To mark the occasion, Bevi decided to throw a party at Aaptiv’s offices. (The company does this sometimes.) One Friday evening, a d.j. blasted Billboard Top Fifties from a standing desk, while Aaptiv’s employees, dressed in sneakers and hoodies, perched on stools or lounged on ivory-colored sofas. Near the snack cupboard, like a squat refrigerator, was the new Bevi, which dispensed water with four flavor options: lemon, coconut, pear, and blueberry-cucumber. (Flavors are typically made by boiling the peels of fruits and vegetables.) Clients select their machine’s flavors from a list of twelve options; Bevi employees can monitor the levels from their desks. The setup starts at around four hundred dollars a month.
Two Bevi representatives—Jenny Seto and Avi Greenberg—had set up a bar in Aaptiv’s kitchen, with a mise en place for fizzy-water cocktails: Mason jars, fresh mint and lime wedges, vodka, and rum. “Are you guys making it for us?” an Aaptiv employee asked.
“We’ll start ’em for you,” Greenberg said, muddling some lime and mint in a Mason jar. Seto added a dash of rum. “And then you head over to the Bevi machine and add coconut sparkling,” Greenberg said, pointing to the cooler. The machine’s touch screen read “May the Pour Be with You.”
Three people huddled around the Bevi, taking group selfies. “Can we get a Boomerang of us cheers-ing?” a young woman asked. They lifted their cups.

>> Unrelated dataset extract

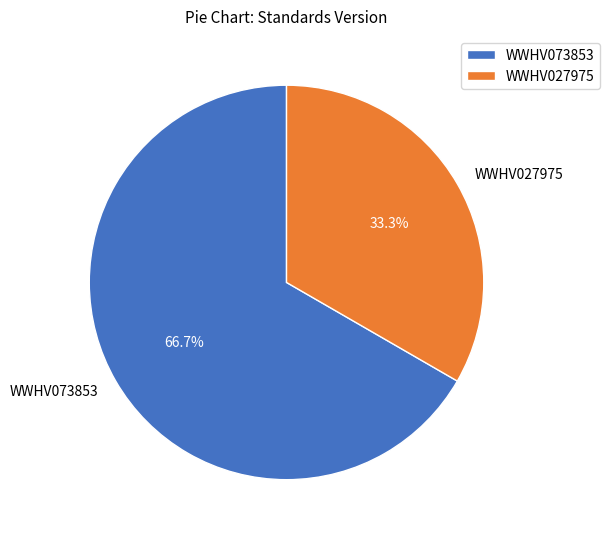

To the nearest percent, what is the difference between the WWHV073853 and WWHV027975 slice percentages?

33%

Sean Grundy, Bevi’s co-founder and C.E.O., who is thirty-four, wandered into the party, wearing a blue-and-white gingham shirt. He grabbed a compostable plastic cup with the beginnings of a soda-water mojito. Grundy and his fellow co-founders, Eliza Becton and Frank Lee, teamed up in 2013, while Grundy was studying at the M.I.T. Sloan School of Management. He had just quit his job at an environmental-conservation group, and Becton, a mechanical engineer turned designer, was passionate about replacing disposable water bottles. The trio created a Bevi prototype and parked it at a gym in Somerville, Massachusetts.
“Our first machine was super bootleg,” Grundy said. “We purchased a vending machine, built this white plastic frame around it, and then hacked a touch screen into it.” It broke down all the time. Despite this, some of the gym members inquired about installing a machine in their offices. The thirst for water with bubbles in it seemed unquenchable. “We got twelve companies in Boston to sign up for the second version,” Grundy said. Now more than two thousand offices across the U.S., Canada, and Hong Kong have a Bevi installed, including the fictional Pied Piper office from the HBO show “Silicon Valley.” The company estimates that in the last year or so they’ve helped save twenty-five million bottles and cans.

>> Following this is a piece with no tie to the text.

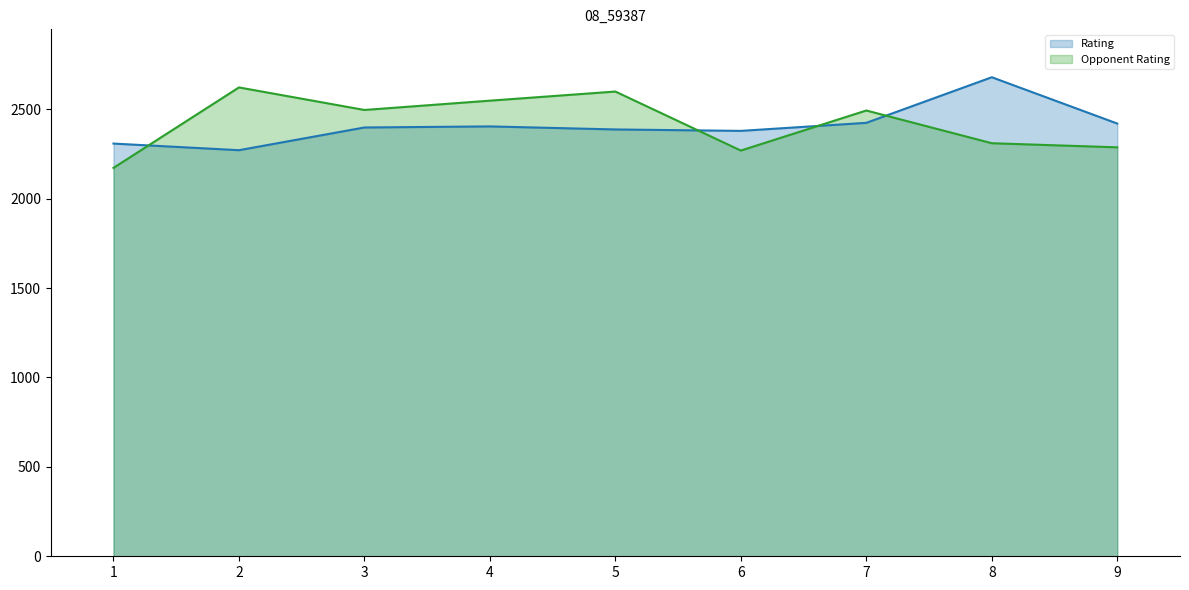

What is the value of the Opponent Rating point at the 3rd from the left?

2496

Blain, the employee-experience manager, said of the flavor options, “I treat it like I’m taking my SATs. I have to sit and think, Do I want the strawberry lemongrass, or the coconut?”
Danny Groner, Aaptiv’s director of communications, said that the machine was helping him drink more water, which he called “about as boring an option as you can get.”
“Water boredom” is a concept Grundy didn’t fully appreciate until recently, he said. “There’s a whole subset of people who don’t like water and they also, for health reasons, don’t want to drink super sugary drinks,” he explained. “We track those things, we try to understand.”
People at the office party were starting to indulge in a little bit of dancing. Some had moved on from Bevi cocktails to shots and glasses of bourbon.
“Technically, I’m going to the gym after this,” Grundy muttered.
“Good luck with that!” Seto said. ♦
This article appears in the print edition of the August 27, 2018, issue, with the headline “Bubbly.”